Updated: Feb 24, 2023

Deep neural networks are increasingly helping to design microchips, predict how proteins fold, and outperform people at complex games. However, researchers have now discovered there are fundamental theoretical limits to how stable and accurate these AI systems can actually get.

In artificial neural networks, components dubbed “neurons” are fed data and cooperate to solve a problem, such as recognizing images. The neural net repeatedly adjusts the links between its neurons and sees if the resulting patterns of behavior are better at finding a solution. Over time, the network discovers which patterns are best at computing results. It then adopts these as defaults, mimicking the process of learning in human brain. A neural network is dubbed “deep” if it possesses multiple layers of neurons.

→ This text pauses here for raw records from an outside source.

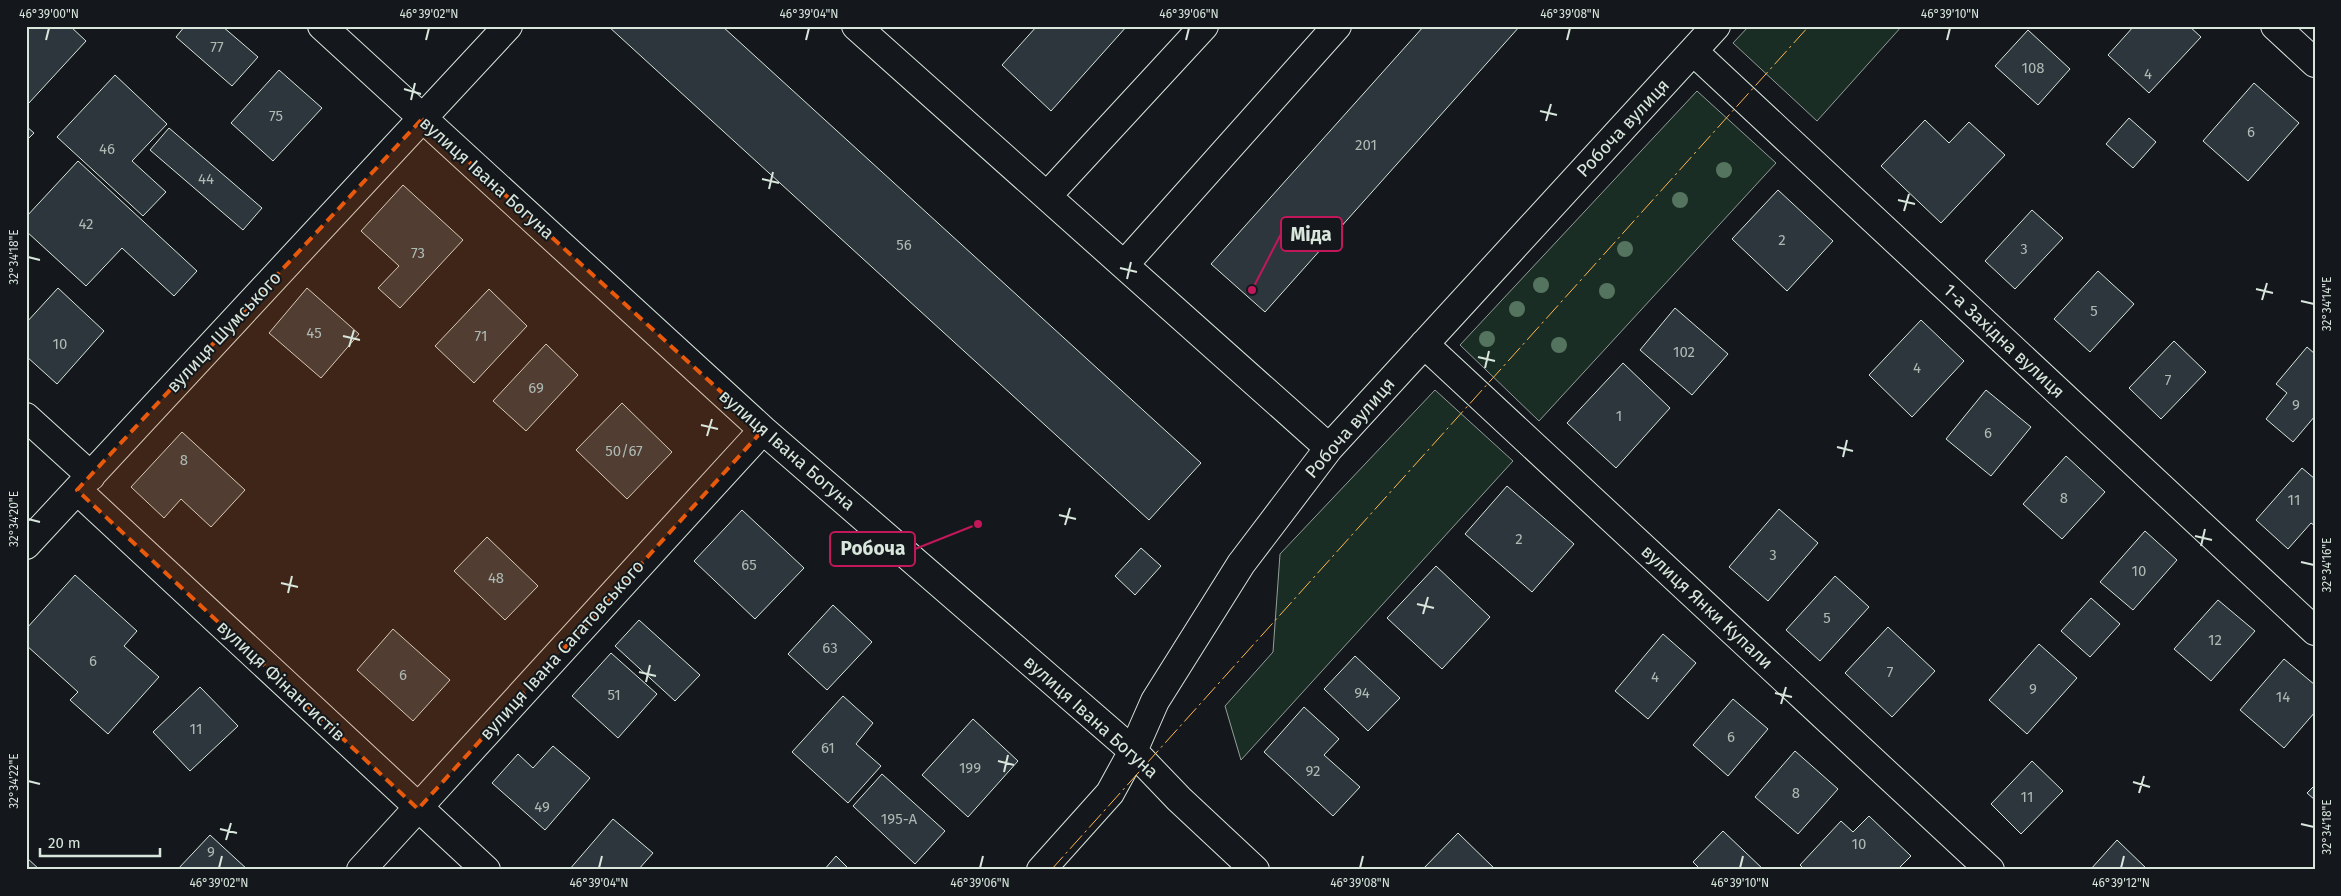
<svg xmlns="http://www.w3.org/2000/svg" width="2341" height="896" viewBox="0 0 2341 896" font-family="'Fira Sans',sans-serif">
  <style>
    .green { fill: #1a2d24; stroke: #939e99 }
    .building { fill: #2c363c; stroke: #d8e6dc }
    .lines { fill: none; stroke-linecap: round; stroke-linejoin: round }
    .minor-casing { stroke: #d8e6dc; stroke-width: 30 }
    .minor { stroke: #14181c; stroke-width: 28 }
    .power { stroke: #ffb74d; stroke-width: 1; stroke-dasharray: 18 4 2.5 4; stroke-linecap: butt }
    .tree { fill: #55745f }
    .marked { fill: #e8590c; fill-opacity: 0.2; stroke: #e8590c; stroke-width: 4; stroke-dasharray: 10 6; stroke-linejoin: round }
    .ticks { fill: none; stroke: #d8e6dc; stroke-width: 2 }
    .labels { text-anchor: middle; stroke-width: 4; stroke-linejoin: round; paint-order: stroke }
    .number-label { font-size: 15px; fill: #adbab4 }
    .street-label { font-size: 18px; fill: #d8e6dc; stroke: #14181c }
    .leader { fill: none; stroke: #c2185b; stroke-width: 2 }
    .callout-dot { fill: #c2185b; stroke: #14181c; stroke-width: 2 }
    .callout { fill: #14181c; stroke: #c2185b; stroke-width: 2 }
    .callout-label { font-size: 19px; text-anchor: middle; font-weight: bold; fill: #d8e6dc }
    .neatline { fill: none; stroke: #d8e6dc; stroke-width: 2 }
    .ticks-label { font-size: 12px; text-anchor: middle; fill: #d8e6dc }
  </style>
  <rect width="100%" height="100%" fill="#14181c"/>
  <!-- green -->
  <path class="green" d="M1749 26H1902L1817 121 1733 43Z
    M1697 91 1776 163 1539 421 1460 345Z
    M1435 390 1513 461 1241 760 1225 706 1273 652 1280 554Z"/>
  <!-- building -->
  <path class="building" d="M26 26H70L86 41 28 104 26 103Z
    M185 26H222L258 57 232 86 176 37Z
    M608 26H722L1201 463 1149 520Z
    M1037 26H1127L1051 111 1002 65Z
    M1424 26H1520L1265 312 1211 264Z
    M2134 26H2189L2201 37 2149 93 2108 55Z
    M2028 30 2070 69 2038 105 1995 66Z
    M279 70 322 108 273 161 231 123Z
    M115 75 167 124 132 161 166 192 143 216 57 137Z
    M2254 83 2299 123 2248 181 2203 141Z
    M2129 118 2156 142 2133 168 2106 144Z
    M1925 120 1949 143 1969 122 2005 155 1941 223 1881 166Z
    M26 126 34 133 26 141Z
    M169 128 262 208 243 230 150 150Z
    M78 161 197 271 174 296 122 248 86 286 26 231V217Z
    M403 185 463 240 400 308 378 288 399 266 361 231Z
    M1778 190 1833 241 1787 291 1732 239Z
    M2032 210 2063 238 2015 289 1985 261Z
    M2098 271 2134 304 2090 352 2054 319Z
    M58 288 104 331 57 384 26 356V323Z
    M307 288 359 334 321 378 269 333Z
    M489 289 527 326 474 383 435 346Z
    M1675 308 1728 354 1692 395 1640 350Z
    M1921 320 1964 361 1912 417 1869 375Z
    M2174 341 2206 372 2161 419 2129 388Z
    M546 344 578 375 526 431 493 401Z
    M2307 347 2315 354V416L2293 442 2266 419 2287 393 2276 384Z
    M1623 363 1670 408 1616 468 1567 423Z
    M1986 390 2031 427 1991 476 1946 439Z
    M622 403 672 452 627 499 576 450Z
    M182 432 245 490 211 527 181 499 164 518 131 487Z
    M2066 456 2105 492 2062 539 2023 504Z
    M2302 468 2315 479V526L2311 523 2288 549 2256 520Z
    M1507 486 1574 544 1532 592 1465 534Z
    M1779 509 1818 543 1768 601 1729 567Z
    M742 510 804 568 755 619 694 561Z
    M2145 531 2177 560 2133 610 2100 582Z
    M487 537 538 586 505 620 454 571Z
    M1141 548 1161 566 1135 595 1115 576Z
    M1436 566 1490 617 1442 669 1387 618Z
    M75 575 137 631 124 646 159 677 108 734 70 700 78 692 26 645V629Z
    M1835 576 1869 607 1820 661 1786 630Z
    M2091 598 2120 624 2090 657 2061 631Z
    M2218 600 2255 631 2211 681 2174 649Z
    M833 605 872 642 827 690 788 654Z
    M639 620 700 675 675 701 615 646Z
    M1888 627 1935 671 1892 717 1845 673Z
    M393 629 450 680 413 721 357 670Z
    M1663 634 1696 663 1648 719 1615 691Z
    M2039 644 2077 678 2027 734 1989 700Z
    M611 653 657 694 618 738 572 696Z
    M1355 656 1400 698 1368 731 1324 689Z
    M2284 659 2315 685V712L2284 748 2240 710Z
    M200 687 238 726 190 771 153 732Z
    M843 696 873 723 856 744 881 766 848 803 792 752Z
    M1733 699 1768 729 1728 776 1693 745Z
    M1304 707 1339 739 1324 755 1360 787 1333 816 1264 752Z
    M973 719 1018 761 968 817 922 775Z
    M553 746 590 778 545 830 492 783 518 754 533 768Z
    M1795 751 1838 789 1798 834 1755 797Z
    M2032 761 2063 791 2021 834 1991 804Z
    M882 774 945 831 915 864 853 806Z
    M2315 785V800L2307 793Z
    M1869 816 1911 856 1897 870H1805L1800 865 1841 821 1853 832Z
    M613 819 653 853 638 870H569Z
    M1723 831 1764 870H1701L1693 862Z
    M1458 833 1496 870H1422Z
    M210 835 248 870H177Z
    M2117 840 2148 870H2090Z
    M836 856 850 870H824Z
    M26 857 40 870H26Z"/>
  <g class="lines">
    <defs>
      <path id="minor" d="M322 26 763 430 1133 751 1179 799 1255 870
        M856 26 1329 448
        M2275 26 2315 63
        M1693 51 2315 631
        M1047 196 1204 26
        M1124 265 1337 26
        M1424 344 1990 870
        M26 417 91 476
        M77 490 486 870
        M26 545 508 26
        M361 870 763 430
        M1041 870 1110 793 1133 751 1155 701 1241 564 1329 448 1716 26"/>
    </defs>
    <!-- minor casing -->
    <use href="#minor" class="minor-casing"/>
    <!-- minor -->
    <use href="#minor" class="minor"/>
    <!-- power -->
    <path class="power" d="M1051 870 1809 26"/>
  </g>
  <!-- trees -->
  <g class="tree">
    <circle cx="1724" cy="170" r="8"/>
    <circle cx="1680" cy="200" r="8"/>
    <circle cx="1625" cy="249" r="8"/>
    <circle cx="1541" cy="285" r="8"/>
    <circle cx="1607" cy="291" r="8"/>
    <circle cx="1517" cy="309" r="8"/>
    <circle cx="1487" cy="339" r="8"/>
    <circle cx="1559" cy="345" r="8"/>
  </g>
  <!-- marked area -->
  <path class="marked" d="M422 119 763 430 418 809 77 490Z"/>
  <!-- ticks -->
  <path class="ticks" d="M46 40 49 28M426 40 429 28M806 40 809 28M1186 40 1189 28M1567 40 1570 28M1947 40 1950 28M404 89 421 94M411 100 415 83M1540 111 1557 115M1546 121 1551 104M762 179 779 183M769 189 773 172M1898 200 1915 204M1904 211 1909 194M28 257 40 260M1120 268 1137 272M1127 279 1131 262M2256 289 2273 293M2262 300 2267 283M2301 301 2314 304M343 336 360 340M349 347 354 330M1478 357 1495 361M1485 368 1489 351M701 425 718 429M707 436 712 419M1837 447 1853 451M1843 457 1847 440M1059 515 1076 519M28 519 40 522M1065 525 1070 508M2195 536 2212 540M2201 546 2205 529M2301 562 2314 565M281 583 298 587M288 593 292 576M1417 604 1434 608M1423 614 1428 597M639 672 656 676M646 682 650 665M1775 693 1792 697M1781 704 1786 687M998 761 1014 765M1004 772 1008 755M28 781 40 784M2133 782 2150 787M2139 793 2144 776M2301 824 2314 827M220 829 237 833M226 840 231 823M219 868 222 856M599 868 602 856M980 868 983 856M1360 868 1363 856M1740 868 1743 856M2121 868 2124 856"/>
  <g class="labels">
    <!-- number labels -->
    <g class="number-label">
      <text x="217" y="52">77</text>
      <text x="2033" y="73">108</text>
      <text x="2148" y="79">4</text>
      <text x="276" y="121">75</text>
      <text x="2251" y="137">6</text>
      <text x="1366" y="150">201</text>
      <text x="107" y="154">46</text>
      <text x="206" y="184">44</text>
      <text x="86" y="229">42</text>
      <text x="1782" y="245">2</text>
      <text x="904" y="250">56</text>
      <text x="2024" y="254">3</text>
      <text x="418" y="258">73</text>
      <text x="2094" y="316">5</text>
      <text x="314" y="338">45</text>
      <text x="481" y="341">71</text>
      <text x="60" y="349">10</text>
      <text x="1684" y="357">102</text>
      <text x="1917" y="373">4</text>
      <text x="2168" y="385">7</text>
      <text x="536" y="393">69</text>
      <text x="2296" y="410">9</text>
      <text x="1619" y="421">1</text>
      <text x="1988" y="438">6</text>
      <text x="624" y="456">50/67</text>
      <text x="184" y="465">8</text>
      <text x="2064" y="503">8</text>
      <text x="2294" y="505">11</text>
      <text x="1519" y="544">2</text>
      <text x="1773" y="560">3</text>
      <text x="749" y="570">65</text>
      <text x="2139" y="576">10</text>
      <text x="496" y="583">48</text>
      <text x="1827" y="623">5</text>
      <text x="2215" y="645">12</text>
      <text x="830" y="653">63</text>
      <text x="93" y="666">6</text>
      <text x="1890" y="677">7</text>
      <text x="403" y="680">6</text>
      <text x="1655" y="682">4</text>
      <text x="2033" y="694">9</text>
      <text x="1362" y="698">94</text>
      <text x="614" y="700">51</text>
      <text x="2283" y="702">14</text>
      <text x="196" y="734">11</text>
      <text x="1731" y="742">6</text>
      <text x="828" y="753">61</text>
      <text x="970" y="773">199</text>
      <text x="1313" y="776">92</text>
      <text x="1796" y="798">8</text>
      <text x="2027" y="802">11</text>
      <text x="542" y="812">49</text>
      <text x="899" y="824">195-А</text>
      <text x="1859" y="849">10</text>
      <text x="211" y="857">9</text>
    </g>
    <!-- street labels -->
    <g class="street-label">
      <text transform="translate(1623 128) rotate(-47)" y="6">Робоча вулиця</text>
      <text transform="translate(487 178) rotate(42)" y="6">вулиця Івана Богуна</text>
      <text transform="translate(224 332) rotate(-47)" y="6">вулиця Шумського</text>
      <text transform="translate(2004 341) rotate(43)" y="6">1-а Західна вулиця</text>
      <text transform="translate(1350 428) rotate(-49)" y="6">Робоча вулиця</text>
      <text transform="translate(787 450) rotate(41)" y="6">вулиця Івана Богуна</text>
      <text transform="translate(1707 607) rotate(43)" y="6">вулиця Янки Купали</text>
      <text transform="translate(562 650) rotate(-48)" y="6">вулиця Івана Сагатовського</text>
      <text transform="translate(281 681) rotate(43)" y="6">вулиця Фінансистів</text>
      <text transform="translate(1091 717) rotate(42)" y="6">вулиця Івана Богуна</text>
    </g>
  </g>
  <!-- callouts -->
  <path class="leader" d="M1252 290L1281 234M978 524L915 549"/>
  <g class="callout-dot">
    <circle cx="1252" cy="290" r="5"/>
    <circle cx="978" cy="524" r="5"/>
  </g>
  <g class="callout">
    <rect x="1281" y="217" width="61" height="34" rx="5"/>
    <rect x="830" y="532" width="85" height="34" rx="5"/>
  </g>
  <g class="callout-label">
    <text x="1311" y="241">Міда</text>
    <text x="873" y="555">Робоча</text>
  </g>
  <!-- border -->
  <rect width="2341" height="896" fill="none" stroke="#14181c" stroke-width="55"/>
  <!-- scale -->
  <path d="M40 848v8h120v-8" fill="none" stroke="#d8e6dc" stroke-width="2.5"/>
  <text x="48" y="848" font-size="15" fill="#d8e6dc" stroke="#14181c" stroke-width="4" paint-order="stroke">20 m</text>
  <rect x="28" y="28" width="2286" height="840" class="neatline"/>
  <g class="ticks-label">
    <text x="49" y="18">46°39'00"N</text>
    <text x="429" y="18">46°39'02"N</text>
    <text x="809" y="18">46°39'04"N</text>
    <text x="1189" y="18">46°39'06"N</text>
    <text x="1570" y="18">46°39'08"N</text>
    <text x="1950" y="18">46°39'10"N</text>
    <text transform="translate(14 257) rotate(-90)" y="4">32°34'18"E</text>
    <text transform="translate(2327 304) rotate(-90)" y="4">32°34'14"E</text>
    <text transform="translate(14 519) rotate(-90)" y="4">32°34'20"E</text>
    <text transform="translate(2327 565) rotate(-90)" y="4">32°34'16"E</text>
    <text transform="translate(14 781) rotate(-90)" y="4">32°34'22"E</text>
    <text transform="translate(2327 827) rotate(-90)" y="4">32°34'18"E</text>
    <text x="219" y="887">46°39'02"N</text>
    <text x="599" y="887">46°39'04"N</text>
    <text x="980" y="887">46°39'06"N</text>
    <text x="1360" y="887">46°39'08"N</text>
    <text x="1740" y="887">46°39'10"N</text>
    <text x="2121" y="887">46°39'12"N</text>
  </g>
</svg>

Previous research suggested there is mathematical proof that stable, accurate neural networks exist for a wide variety of problems. However, in a new study, researchers now find that although stable, accurate neural networks may theoretically exist for many problems, there may paradoxically be no algorithm that can actually successfully compute them. A digital computer can only compute certain specific neural networks, and sometimes computing a desirable neural network is impossible. It is hard to evaluate the results until implementation, which might be too late for some scenarios.

These new findings do not suggest that all neural networks are completely flawed, but that they may prove stable and accurate only in limited scenarios. These new findings regarding the limitations of neural networks are not aimed at damping artificial-intelligence research, and may instead spur new work exploring ways to bend these rules.